- Input records
*** Block opens ***

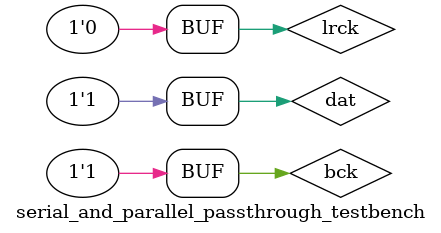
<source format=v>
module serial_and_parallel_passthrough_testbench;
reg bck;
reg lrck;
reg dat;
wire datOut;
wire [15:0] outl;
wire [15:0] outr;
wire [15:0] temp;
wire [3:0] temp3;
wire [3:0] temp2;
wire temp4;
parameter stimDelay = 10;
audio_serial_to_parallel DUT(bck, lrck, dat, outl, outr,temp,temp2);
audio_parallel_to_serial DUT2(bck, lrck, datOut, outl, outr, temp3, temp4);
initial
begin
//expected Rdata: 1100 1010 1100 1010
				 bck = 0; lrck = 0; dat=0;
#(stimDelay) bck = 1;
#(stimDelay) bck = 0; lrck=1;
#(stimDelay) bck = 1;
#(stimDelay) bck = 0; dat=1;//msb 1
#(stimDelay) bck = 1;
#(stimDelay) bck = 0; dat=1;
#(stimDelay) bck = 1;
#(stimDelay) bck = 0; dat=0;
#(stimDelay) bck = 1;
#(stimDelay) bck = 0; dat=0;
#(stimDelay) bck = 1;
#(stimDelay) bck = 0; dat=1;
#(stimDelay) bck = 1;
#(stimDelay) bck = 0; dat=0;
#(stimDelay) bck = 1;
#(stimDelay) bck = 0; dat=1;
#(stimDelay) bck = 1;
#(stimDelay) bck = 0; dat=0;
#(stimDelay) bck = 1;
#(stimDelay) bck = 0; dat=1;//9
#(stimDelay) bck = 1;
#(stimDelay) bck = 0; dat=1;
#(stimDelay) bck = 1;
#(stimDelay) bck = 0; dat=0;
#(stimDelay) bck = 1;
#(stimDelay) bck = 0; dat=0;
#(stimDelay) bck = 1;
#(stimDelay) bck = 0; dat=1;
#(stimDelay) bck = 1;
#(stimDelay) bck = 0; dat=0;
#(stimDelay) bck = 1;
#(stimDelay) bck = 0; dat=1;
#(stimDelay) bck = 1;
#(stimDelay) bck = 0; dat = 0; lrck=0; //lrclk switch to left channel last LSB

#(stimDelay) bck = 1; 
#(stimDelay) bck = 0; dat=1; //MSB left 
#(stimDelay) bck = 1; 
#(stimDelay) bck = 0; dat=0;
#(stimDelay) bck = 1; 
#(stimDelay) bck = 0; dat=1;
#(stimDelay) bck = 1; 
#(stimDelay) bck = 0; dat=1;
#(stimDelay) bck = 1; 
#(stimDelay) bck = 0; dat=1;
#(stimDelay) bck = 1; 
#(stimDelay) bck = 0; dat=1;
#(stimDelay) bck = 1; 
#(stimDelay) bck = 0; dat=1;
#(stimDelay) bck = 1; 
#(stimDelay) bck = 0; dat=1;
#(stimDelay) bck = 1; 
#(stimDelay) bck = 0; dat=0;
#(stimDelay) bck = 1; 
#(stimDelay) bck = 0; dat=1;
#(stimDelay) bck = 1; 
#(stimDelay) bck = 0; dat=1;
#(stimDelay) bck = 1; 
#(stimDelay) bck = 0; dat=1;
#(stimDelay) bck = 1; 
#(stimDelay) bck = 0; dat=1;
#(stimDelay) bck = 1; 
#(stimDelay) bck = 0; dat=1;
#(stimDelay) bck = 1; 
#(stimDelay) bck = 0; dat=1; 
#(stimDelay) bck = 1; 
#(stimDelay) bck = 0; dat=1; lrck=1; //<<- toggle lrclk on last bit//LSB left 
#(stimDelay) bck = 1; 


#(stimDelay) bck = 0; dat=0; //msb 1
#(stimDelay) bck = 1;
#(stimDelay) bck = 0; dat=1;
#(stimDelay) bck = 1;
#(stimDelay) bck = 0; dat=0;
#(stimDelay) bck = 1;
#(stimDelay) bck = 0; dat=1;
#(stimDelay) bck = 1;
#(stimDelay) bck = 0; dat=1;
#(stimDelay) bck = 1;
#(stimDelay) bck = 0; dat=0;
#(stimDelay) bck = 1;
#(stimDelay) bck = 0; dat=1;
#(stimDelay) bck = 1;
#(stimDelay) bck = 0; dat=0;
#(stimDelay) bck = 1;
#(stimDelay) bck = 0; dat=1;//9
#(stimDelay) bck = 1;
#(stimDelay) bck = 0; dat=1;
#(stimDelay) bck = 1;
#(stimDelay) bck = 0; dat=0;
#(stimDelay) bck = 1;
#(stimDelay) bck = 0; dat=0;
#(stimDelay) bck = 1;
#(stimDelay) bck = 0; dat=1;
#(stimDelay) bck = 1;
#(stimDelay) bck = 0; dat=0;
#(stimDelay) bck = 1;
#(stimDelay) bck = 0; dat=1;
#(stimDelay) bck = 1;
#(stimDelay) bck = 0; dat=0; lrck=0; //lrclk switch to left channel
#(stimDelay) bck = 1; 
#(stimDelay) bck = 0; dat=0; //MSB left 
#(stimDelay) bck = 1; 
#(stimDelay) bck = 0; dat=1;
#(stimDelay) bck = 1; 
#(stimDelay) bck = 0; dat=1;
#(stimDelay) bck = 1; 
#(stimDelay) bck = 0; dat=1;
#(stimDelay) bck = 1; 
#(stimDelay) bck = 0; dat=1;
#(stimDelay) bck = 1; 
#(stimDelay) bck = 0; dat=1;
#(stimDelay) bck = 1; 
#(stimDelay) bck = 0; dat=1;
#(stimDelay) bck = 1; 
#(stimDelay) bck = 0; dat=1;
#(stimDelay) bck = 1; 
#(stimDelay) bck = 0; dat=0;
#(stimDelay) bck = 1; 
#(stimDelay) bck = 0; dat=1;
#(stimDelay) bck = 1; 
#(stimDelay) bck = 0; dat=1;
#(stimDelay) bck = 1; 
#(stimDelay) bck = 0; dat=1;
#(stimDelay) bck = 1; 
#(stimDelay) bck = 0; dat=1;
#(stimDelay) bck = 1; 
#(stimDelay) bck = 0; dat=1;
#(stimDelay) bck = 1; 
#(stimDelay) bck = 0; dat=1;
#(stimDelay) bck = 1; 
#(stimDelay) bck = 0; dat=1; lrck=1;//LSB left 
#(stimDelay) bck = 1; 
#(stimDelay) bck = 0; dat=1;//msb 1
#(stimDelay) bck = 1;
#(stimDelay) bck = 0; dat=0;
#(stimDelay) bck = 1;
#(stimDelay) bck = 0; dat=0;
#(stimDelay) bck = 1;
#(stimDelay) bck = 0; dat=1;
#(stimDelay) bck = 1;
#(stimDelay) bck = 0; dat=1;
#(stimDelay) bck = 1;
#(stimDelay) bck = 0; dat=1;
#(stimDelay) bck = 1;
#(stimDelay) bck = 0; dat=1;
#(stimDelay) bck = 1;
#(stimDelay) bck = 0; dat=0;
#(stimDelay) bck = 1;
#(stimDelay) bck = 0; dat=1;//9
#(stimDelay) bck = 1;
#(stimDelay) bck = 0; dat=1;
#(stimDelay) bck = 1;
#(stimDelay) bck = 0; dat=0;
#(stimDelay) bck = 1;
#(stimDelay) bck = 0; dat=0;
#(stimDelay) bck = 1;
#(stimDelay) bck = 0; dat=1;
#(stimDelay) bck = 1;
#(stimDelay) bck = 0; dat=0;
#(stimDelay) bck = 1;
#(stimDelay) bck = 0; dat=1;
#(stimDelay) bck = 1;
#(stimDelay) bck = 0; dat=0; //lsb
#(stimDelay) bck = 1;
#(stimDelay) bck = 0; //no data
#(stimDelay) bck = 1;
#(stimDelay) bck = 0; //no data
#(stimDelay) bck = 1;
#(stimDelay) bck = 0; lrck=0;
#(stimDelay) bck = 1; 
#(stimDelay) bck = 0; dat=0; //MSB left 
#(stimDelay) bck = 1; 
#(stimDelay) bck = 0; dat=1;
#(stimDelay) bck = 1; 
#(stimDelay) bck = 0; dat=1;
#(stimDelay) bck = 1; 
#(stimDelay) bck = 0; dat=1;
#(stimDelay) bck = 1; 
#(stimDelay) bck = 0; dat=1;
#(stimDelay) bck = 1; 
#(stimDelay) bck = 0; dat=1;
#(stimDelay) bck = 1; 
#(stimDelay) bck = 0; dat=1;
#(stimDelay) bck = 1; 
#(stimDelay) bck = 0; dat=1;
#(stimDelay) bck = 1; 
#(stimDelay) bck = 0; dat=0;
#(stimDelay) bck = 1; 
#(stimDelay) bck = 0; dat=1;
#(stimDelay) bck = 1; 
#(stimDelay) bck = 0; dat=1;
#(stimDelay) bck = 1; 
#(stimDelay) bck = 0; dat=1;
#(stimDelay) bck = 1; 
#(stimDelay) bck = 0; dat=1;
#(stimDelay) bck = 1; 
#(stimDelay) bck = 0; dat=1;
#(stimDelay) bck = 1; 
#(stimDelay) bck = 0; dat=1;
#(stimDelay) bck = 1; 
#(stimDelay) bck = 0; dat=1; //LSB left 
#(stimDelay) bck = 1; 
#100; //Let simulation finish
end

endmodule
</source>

*** Block closes ***

- Work to be completed
Say how many lines in the entries contain the string "wire", and say nothing else.

- Exercise result
7